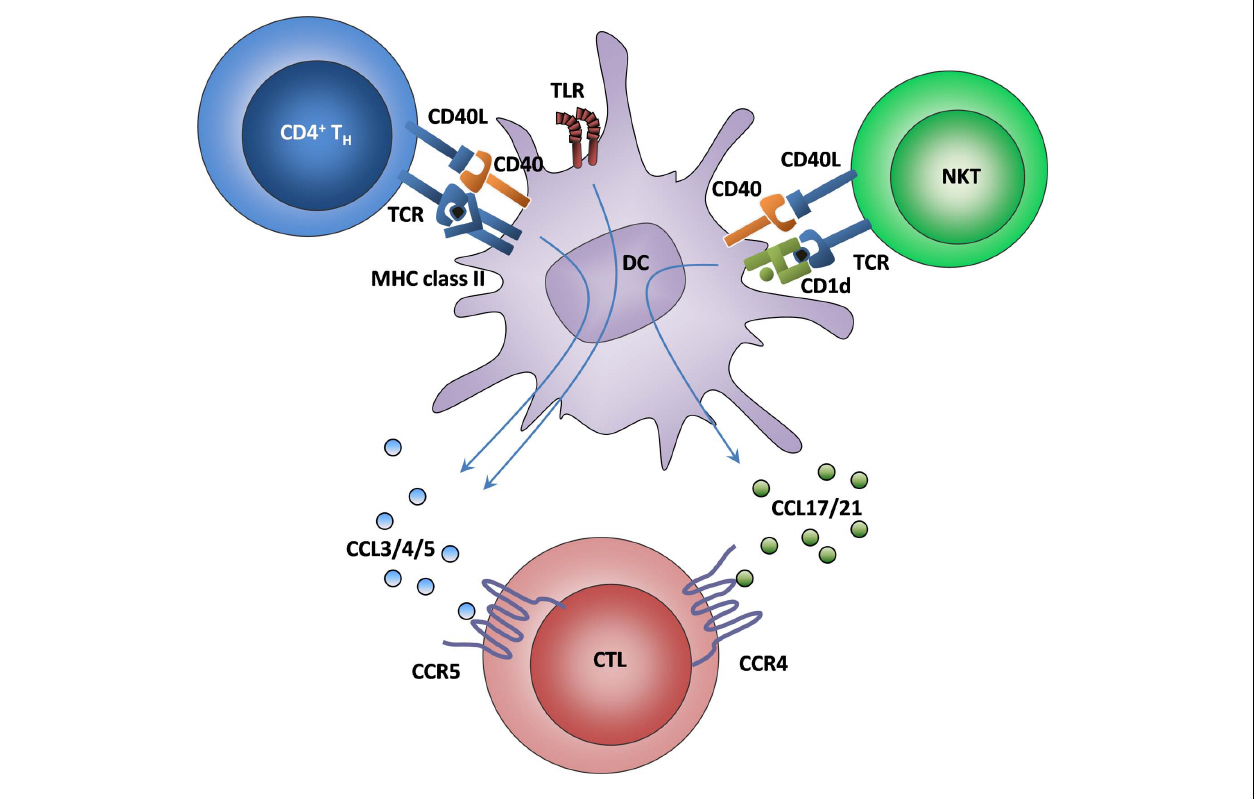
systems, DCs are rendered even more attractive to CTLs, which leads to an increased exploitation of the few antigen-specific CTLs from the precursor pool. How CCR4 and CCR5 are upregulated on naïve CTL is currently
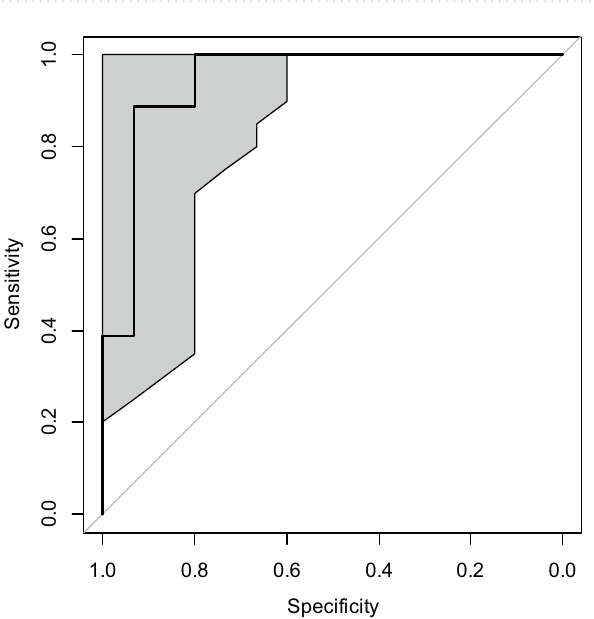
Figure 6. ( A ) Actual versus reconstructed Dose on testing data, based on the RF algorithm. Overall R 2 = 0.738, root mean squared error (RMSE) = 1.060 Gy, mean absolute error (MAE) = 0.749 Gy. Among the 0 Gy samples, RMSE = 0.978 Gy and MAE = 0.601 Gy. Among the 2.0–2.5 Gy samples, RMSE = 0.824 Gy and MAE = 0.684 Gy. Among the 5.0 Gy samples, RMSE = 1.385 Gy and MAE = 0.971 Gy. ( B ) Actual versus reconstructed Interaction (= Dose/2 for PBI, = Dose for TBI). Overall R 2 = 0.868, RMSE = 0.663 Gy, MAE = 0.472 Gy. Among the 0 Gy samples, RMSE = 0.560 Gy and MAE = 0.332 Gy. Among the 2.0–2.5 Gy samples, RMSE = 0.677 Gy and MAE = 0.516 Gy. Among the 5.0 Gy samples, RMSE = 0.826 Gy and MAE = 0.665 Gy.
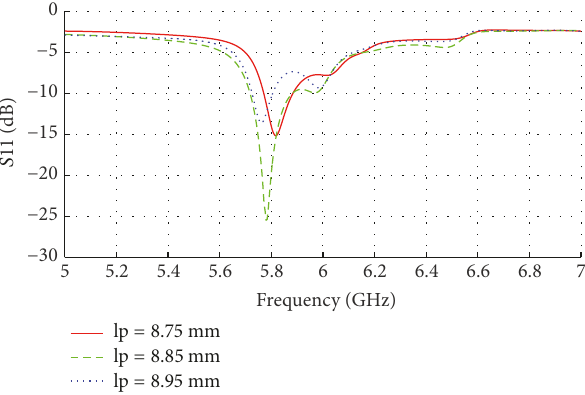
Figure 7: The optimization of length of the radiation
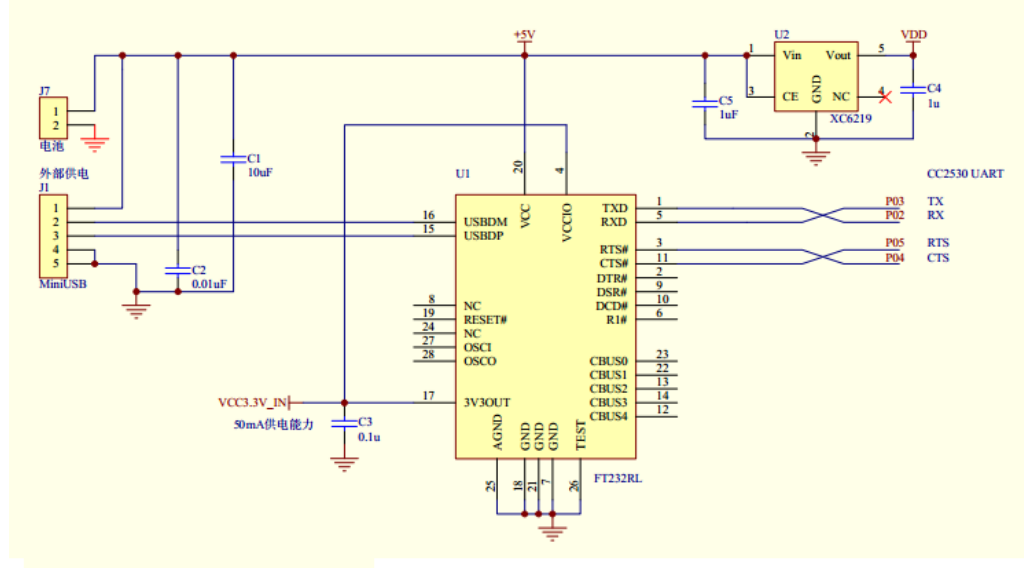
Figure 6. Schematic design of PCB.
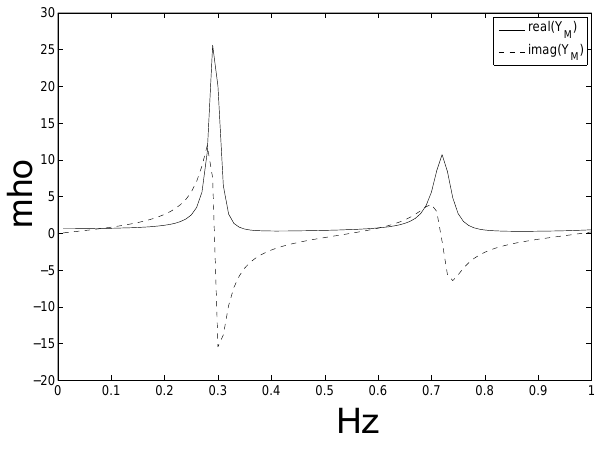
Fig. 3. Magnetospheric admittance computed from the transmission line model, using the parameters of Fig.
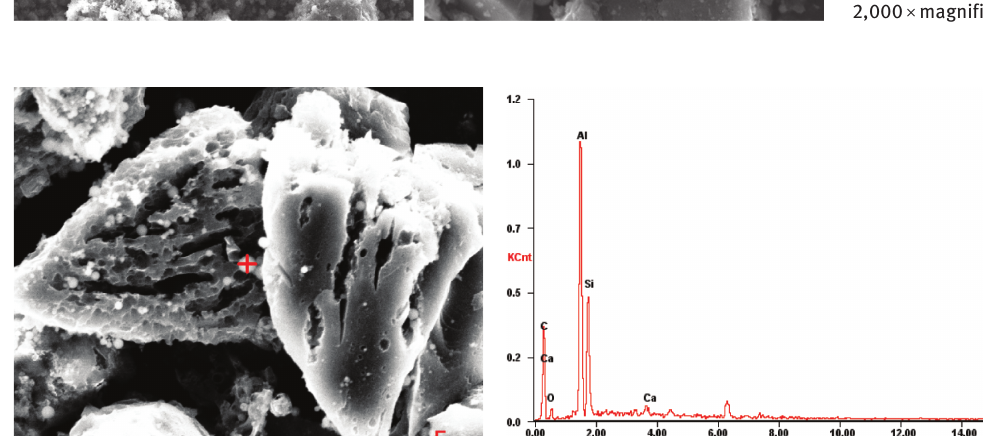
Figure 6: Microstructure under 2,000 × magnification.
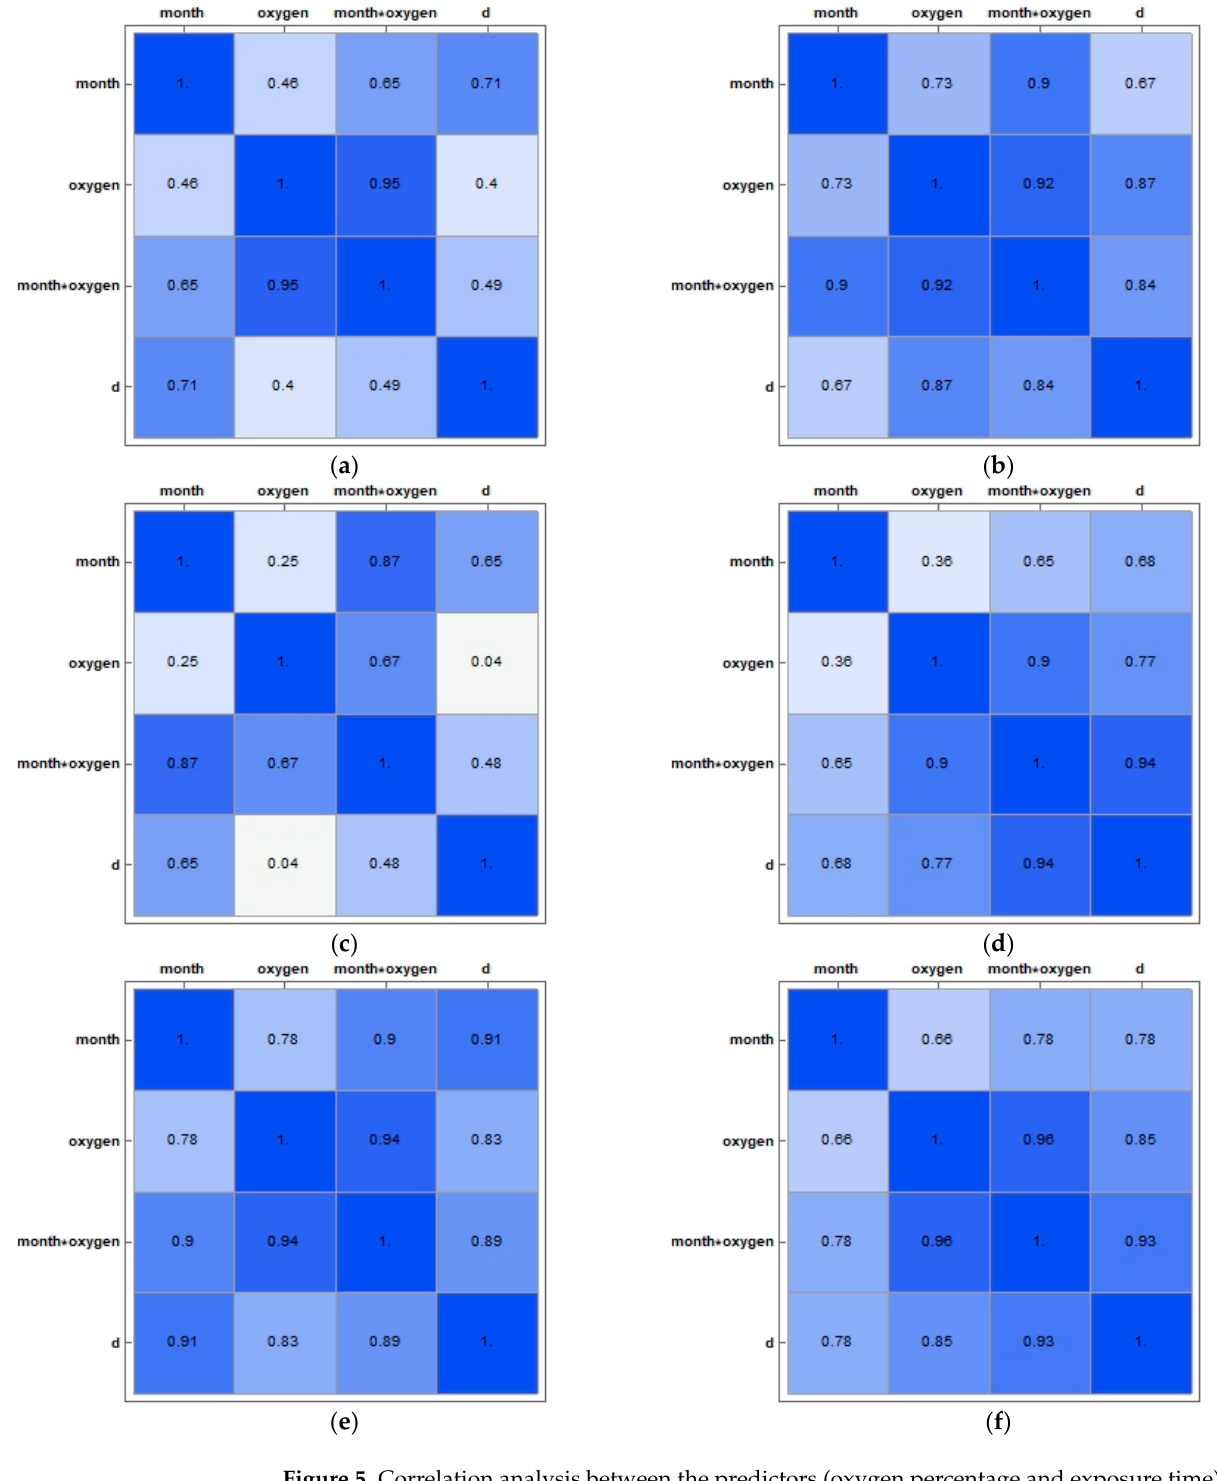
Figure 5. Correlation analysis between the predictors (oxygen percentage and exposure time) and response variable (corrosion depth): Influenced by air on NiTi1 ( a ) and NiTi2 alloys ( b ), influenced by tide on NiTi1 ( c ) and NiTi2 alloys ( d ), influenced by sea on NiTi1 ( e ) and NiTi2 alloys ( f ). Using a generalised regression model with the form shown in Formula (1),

__HOW TO COMPLETE THIS TASK__:
Exactly as they appear above, print all the lines, but not the pictures.

__REPLY__:
systems, DCs are rendered even more attractive to CTLs, which leads to an increased exploitation of the few antigen-specific CTLs from the precursor pool. How CCR4 and CCR5 are upregulated on naïve CTL is currently
Figure 6. ( A ) Actual versus reconstructed Dose on testing data, based on the RF algorithm. Overall R 2 = 0.738, root mean squared error (RMSE) = 1.060 Gy, mean absolute error (MAE) = 0.749 Gy. Among the 0 Gy samples, RMSE = 0.978 Gy and MAE = 0.601 Gy. Among the 2.0–2.5 Gy samples, RMSE = 0.824 Gy and MAE = 0.684 Gy. Among the 5.0 Gy samples, RMSE = 1.385 Gy and MAE = 0.971 Gy. ( B ) Actual versus reconstructed Interaction (= Dose/2 for PBI, = Dose for TBI). Overall R 2 = 0.868, RMSE = 0.663 Gy, MAE = 0.472 Gy. Among the 0 Gy samples, RMSE = 0.560 Gy and MAE = 0.332 Gy. Among the 2.0–2.5 Gy samples, RMSE = 0.677 Gy and MAE = 0.516 Gy. Among the 5.0 Gy samples, RMSE = 0.826 Gy and MAE = 0.665 Gy.
Figure 7: The optimization of length of the radiation
Figure 6. Schematic design of PCB.
Fig. 3. Magnetospheric admittance computed from the transmission line model, using the parameters of Fig.
Figure 6: Microstructure under 2,000 × magnification.
Figure 5. Correlation analysis between the predictors (oxygen percentage and exposure time) and response variable (corrosion depth): Influenced by air on NiTi1 ( a ) and NiTi2 alloys ( b ), influenced by tide on NiTi1 ( c ) and NiTi2 alloys ( d ), influenced by sea on NiTi1 ( e ) and NiTi2 alloys ( f ). Using a generalised regression model with the form shown in Formula (1),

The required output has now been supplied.